Distributed consensus is one of those topics that sounds intimidating but is built on simple ideas. Let’s break it down.
The Problem
You have three servers. A client sends a write to server A. How do servers B and C learn about it? And what happens if server A dies before telling them?
This is the consensus problem: getting multiple machines to agree on a value, even when some of them might fail.
Raft: The Understandable Protocol
Raft was designed to be understandable. It breaks consensus into three sub-problems:
1. Leader Election
One server is the leader. It handles all writes. If the leader dies, the remaining servers hold an election.
Server A: "I haven't heard from the leader in 300ms. I'm running for election."
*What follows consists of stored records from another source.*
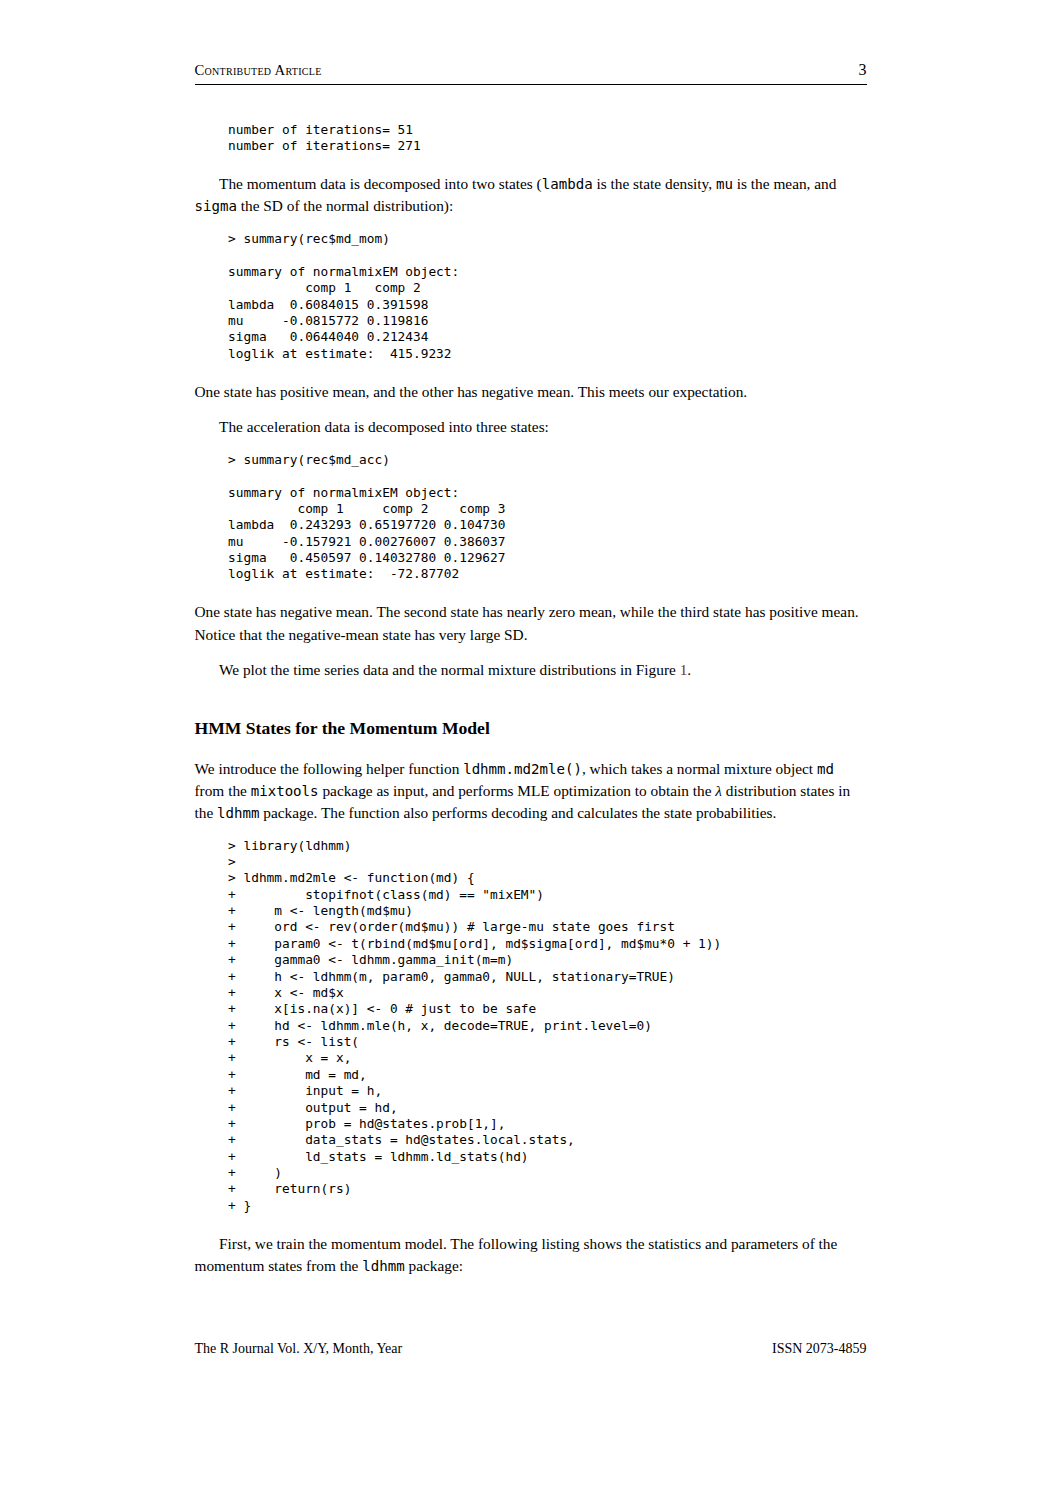Contributed Article
3
number of iterations= 51
number of iterations= 271
The momentum data is decomposed into two states (lambda is the state density, mu is the mean, and sigma the SD of the normal distribution):
> summary(rec$md_mom)

summary of normalmixEM object:
          comp 1   comp 2
lambda  0.6084015 0.391598
mu     -0.0815772 0.119816
sigma   0.0644040 0.212434
loglik at estimate:  415.9232
One state has positive mean, and the other has negative mean. This meets our expectation.
The acceleration data is decomposed into three states:
> summary(rec$md_acc)

summary of normalmixEM object:
         comp 1     comp 2    comp 3
lambda  0.243293 0.65197720 0.104730
mu     -0.157921 0.00276007 0.386037
sigma   0.450597 0.14032780 0.129627
loglik at estimate:  -72.87702
One state has negative mean. The second state has nearly zero mean, while the third state has positive mean. Notice that the negative-mean state has very large SD.
We plot the time series data and the normal mixture distributions in Figure 1.
HMM States for the Momentum Model
We introduce the following helper function ldhmm.md2mle(), which takes a normal mixture object md from the mixtools package as input, and performs MLE optimization to obtain the λ distribution states in the ldhmm package. The function also performs decoding and calculates the state probabilities.
> library(ldhmm)
>
> ldhmm.md2mle <- function(md) {
+         stopifnot(class(md) == "mixEM")
+     m <- length(md$mu)
+     ord <- rev(order(md$mu)) # large-mu state goes first
+     param0 <- t(rbind(md$mu[ord], md$sigma[ord], md$mu*0 + 1))
+     gamma0 <- ldhmm.gamma_init(m=m)
+     h <- ldhmm(m, param0, gamma0, NULL, stationary=TRUE)
+     x <- md$x
+     x[is.na(x)] <- 0 # just to be safe
+     hd <- ldhmm.mle(h, x, decode=TRUE, print.level=0)
+     rs <- list(
+         x = x,
+         md = md,
+         input = h,
+         output = hd,
+         prob = hd@states.prob[1,],
+         data_stats = hd@states.local.stats,
+         ld_stats = ldhmm.ld_stats(hd)
+     )
+     return(rs)
+ }
First, we train the momentum model. The following listing shows the statistics and parameters of the momentum states from the ldhmm package:
The R Journal Vol. X/Y, Month, Year
ISSN 2073-4859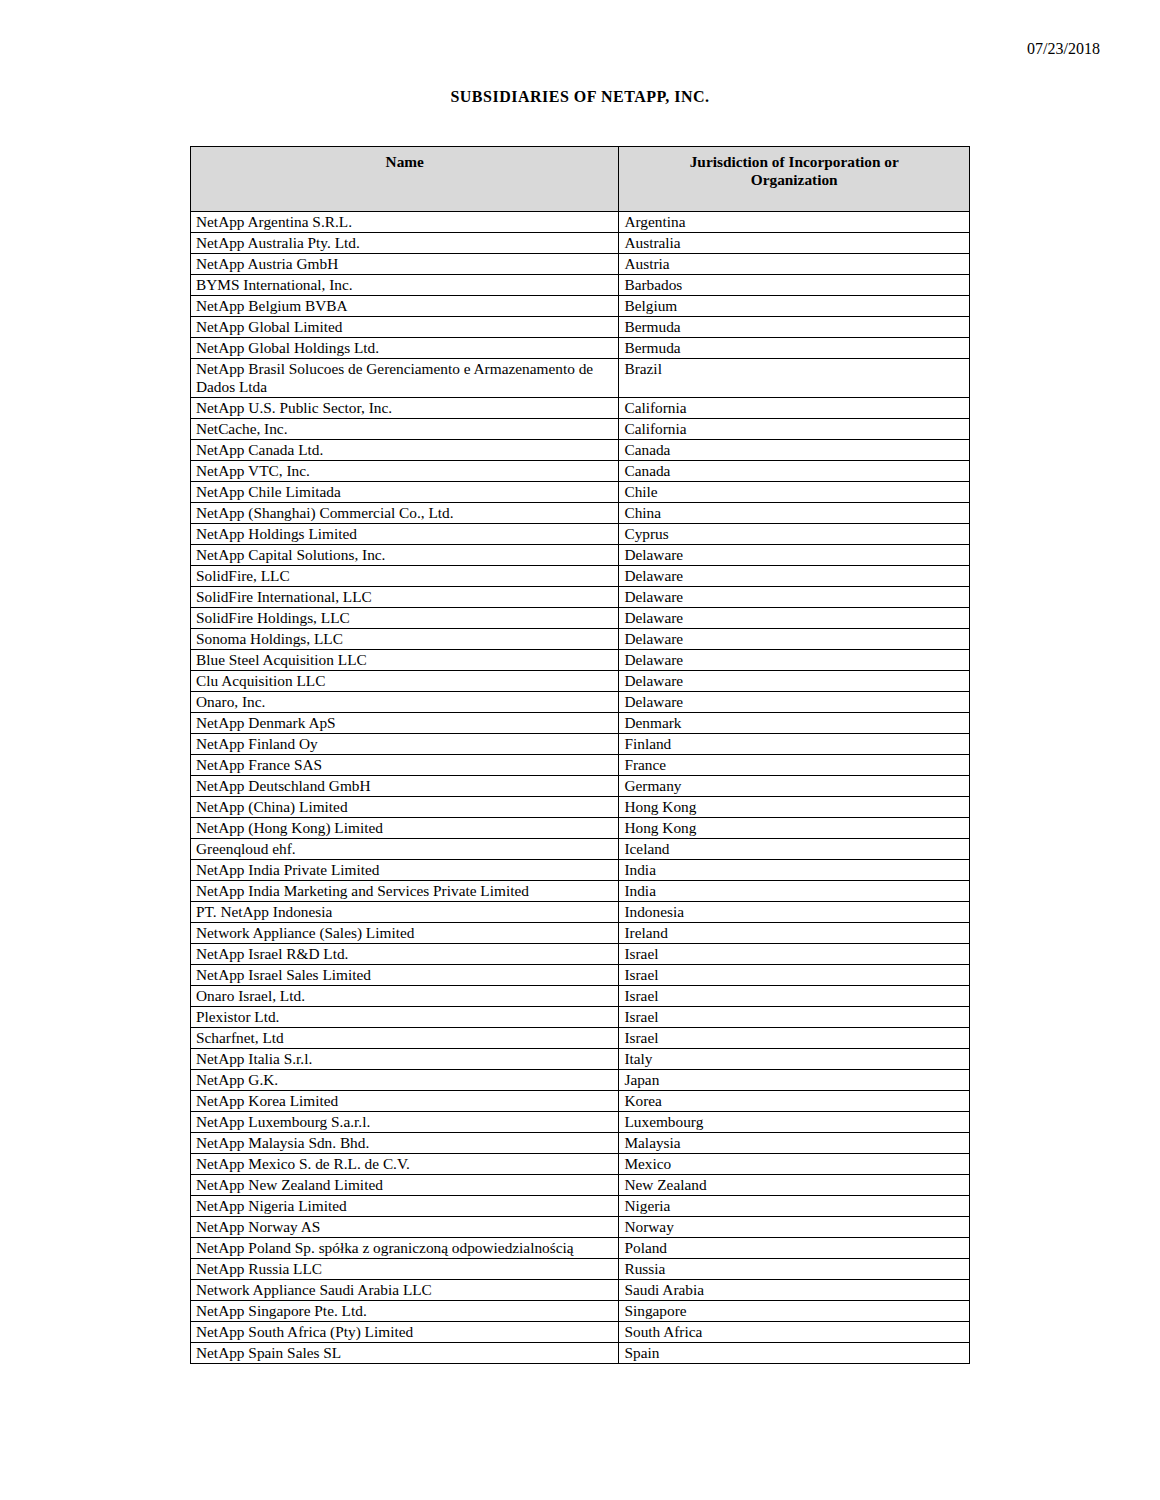07/23/2018
SUBSIDIARIES OF NETAPP, INC.
| Name | Jurisdiction of Incorporation or Organization |
| --- | --- |
| NetApp Argentina S.R.L. | Argentina |
| NetApp Australia Pty. Ltd. | Australia |
| NetApp Austria GmbH | Austria |
| BYMS International, Inc. | Barbados |
| NetApp Belgium BVBA | Belgium |
| NetApp Global Limited | Bermuda |
| NetApp Global Holdings Ltd. | Bermuda |
| NetApp Brasil Solucoes de Gerenciamento e Armazenamento de Dados Ltda | Brazil |
| NetApp U.S. Public Sector, Inc. | California |
| NetCache, Inc. | California |
| NetApp Canada Ltd. | Canada |
| NetApp VTC, Inc. | Canada |
| NetApp Chile Limitada | Chile |
| NetApp (Shanghai) Commercial Co., Ltd. | China |
| NetApp Holdings Limited | Cyprus |
| NetApp Capital Solutions, Inc. | Delaware |
| SolidFire, LLC | Delaware |
| SolidFire International, LLC | Delaware |
| SolidFire Holdings, LLC | Delaware |
| Sonoma Holdings, LLC | Delaware |
| Blue Steel Acquisition LLC | Delaware |
| Clu Acquisition LLC | Delaware |
| Onaro, Inc. | Delaware |
| NetApp Denmark ApS | Denmark |
| NetApp Finland Oy | Finland |
| NetApp France SAS | France |
| NetApp Deutschland GmbH | Germany |
| NetApp (China) Limited | Hong Kong |
| NetApp (Hong Kong) Limited | Hong Kong |
| Greenqloud ehf. | Iceland |
| NetApp India Private Limited | India |
| NetApp India Marketing and Services Private Limited | India |
| PT. NetApp Indonesia | Indonesia |
| Network Appliance (Sales) Limited | Ireland |
| NetApp Israel R&D Ltd. | Israel |
| NetApp Israel Sales Limited | Israel |
| Onaro Israel, Ltd. | Israel |
| Plexistor Ltd. | Israel |
| Scharfnet, Ltd | Israel |
| NetApp Italia S.r.l. | Italy |
| NetApp G.K. | Japan |
| NetApp Korea Limited | Korea |
| NetApp Luxembourg S.a.r.l. | Luxembourg |
| NetApp Malaysia Sdn. Bhd. | Malaysia |
| NetApp Mexico S. de R.L. de C.V. | Mexico |
| NetApp New Zealand Limited | New Zealand |
| NetApp Nigeria Limited | Nigeria |
| NetApp Norway AS | Norway |
| NetApp Poland Sp. spółka z ograniczoną odpowiedzialnością | Poland |
| NetApp Russia LLC | Russia |
| Network Appliance Saudi Arabia LLC | Saudi Arabia |
| NetApp Singapore Pte. Ltd. | Singapore |
| NetApp South Africa (Pty) Limited | South Africa |
| NetApp Spain Sales SL | Spain |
Server B: "Sure, you have my vote."
Server C: "You have mine too."
Server A: "I'm the new leader."
The election timeout is randomized (150-300ms) so servers don’t all try to become leader simultaneously. Simple but effective.
2. Log Replication
The leader receives writes and replicates them to followers:
- Client sends write to leader
- Leader appends to its log
- Leader sends the entry to all followers
- Once a majority confirms, the write is committed
- Leader responds to client
The key insight: you only need a majority (2 of 3, 3 of 5), not unanimity. This is what makes the system fault-tolerant.
3. Safety
Raft guarantees that once a log entry is committed, it will never be lost — even if servers crash and restart. This is ensured by:
- Only electing leaders that have all committed entries
- Never overwriting committed entries
When You Need This
Most applications don’t need to implement consensus directly. But you use it every day through:
- etcd (Kubernetes uses it for cluster state)
- CockroachDB and TiKV (distributed databases)
- Consul (service discovery)
Understanding how it works helps you reason about consistency, availability, and the trade-offs your infrastructure makes.
The CAP Theorem Connection
You can’t have all three:
- Consistency — every read gets the latest write
- Availability — every request gets a response
- Partition tolerance — the system works despite network failures
Raft chooses CP — consistency and partition tolerance. During a network partition, the minority side stops accepting writes rather than risk inconsistency.
This is a deliberate trade-off, and it’s the right one for coordination systems. For user-facing data, you might prefer AP systems like Cassandra.